A Magro
habría que acercarse en las cuatro estaciones del año. En verano, por los
marrones de la tierra parejos a piedras y troncos de palmeras. Entrando el
otoño, con las huertas doradas de pajullos, cerca de morir sobre la tierra resequida. El roque resultará
misterioso entre la bruma invernal, un sombrero coronando la ladera. Y en la
agradecida primavera, el verdor de maravillas, gamonas, matorrisco, magarzas,
tabaibas, acebenes, donarán un brillo luminoso al paisaje.
Magro, ese lugar al que se te van los ojos una y otra vez por mucho que pases, tiene un imán indudable. Has de echarte al camino dejando detrás la carretera y bajar hasta un barranquillo para luego subir el otro margen por una vereda parsimoniosa, en diagonal con los diminutos bancales, hasta alcanzar el aún más diminuto caserío, dos o tres viviendas de piedra en lo alto de la loma, vigiladas por el roque soberbio de El Sombrero. La vereda va bordeada de paredes de poca altura que dejan ver los riscos, las huertas abandonadas, las montañas a nuestra espalda y el mar colgado de unos acantilados imponentes, que no se ven, pero se intuyen.
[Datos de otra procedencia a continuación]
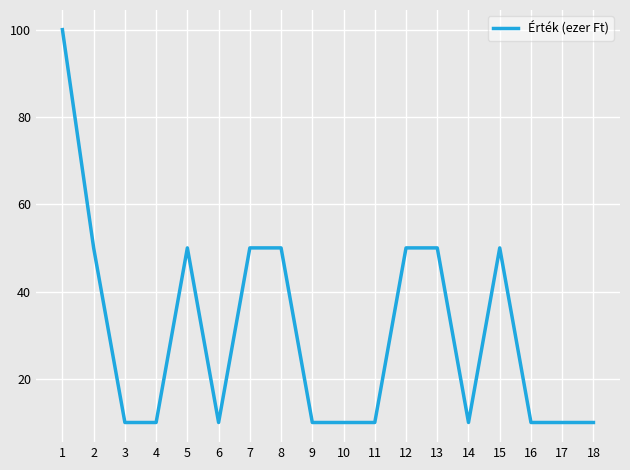

Is it true that the value at 1 is 100?

True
En las casas, asientos espartanos que brotan de los muros,
puertas trabajadas por el sol y la lluvia, con las vetas esperando ser
acariciadas después de tanto tiempo sin nadie. Una piedra de lavar, una era,
corrales y dependencias a punto del derrumbe. Un trozo de zapato, un cabo de
vela, una sartén ennegrecida. La soledad de la vida aposentada entre las
piedras.
Aun así,
visitar un rincón como Magro tiene el aliciente de saber que la tierra y las
gentes han vivido en comunión con la naturaleza, el cielo, la lluvia, las
estaciones. Algo elemental y ya tan alejado de nosotros.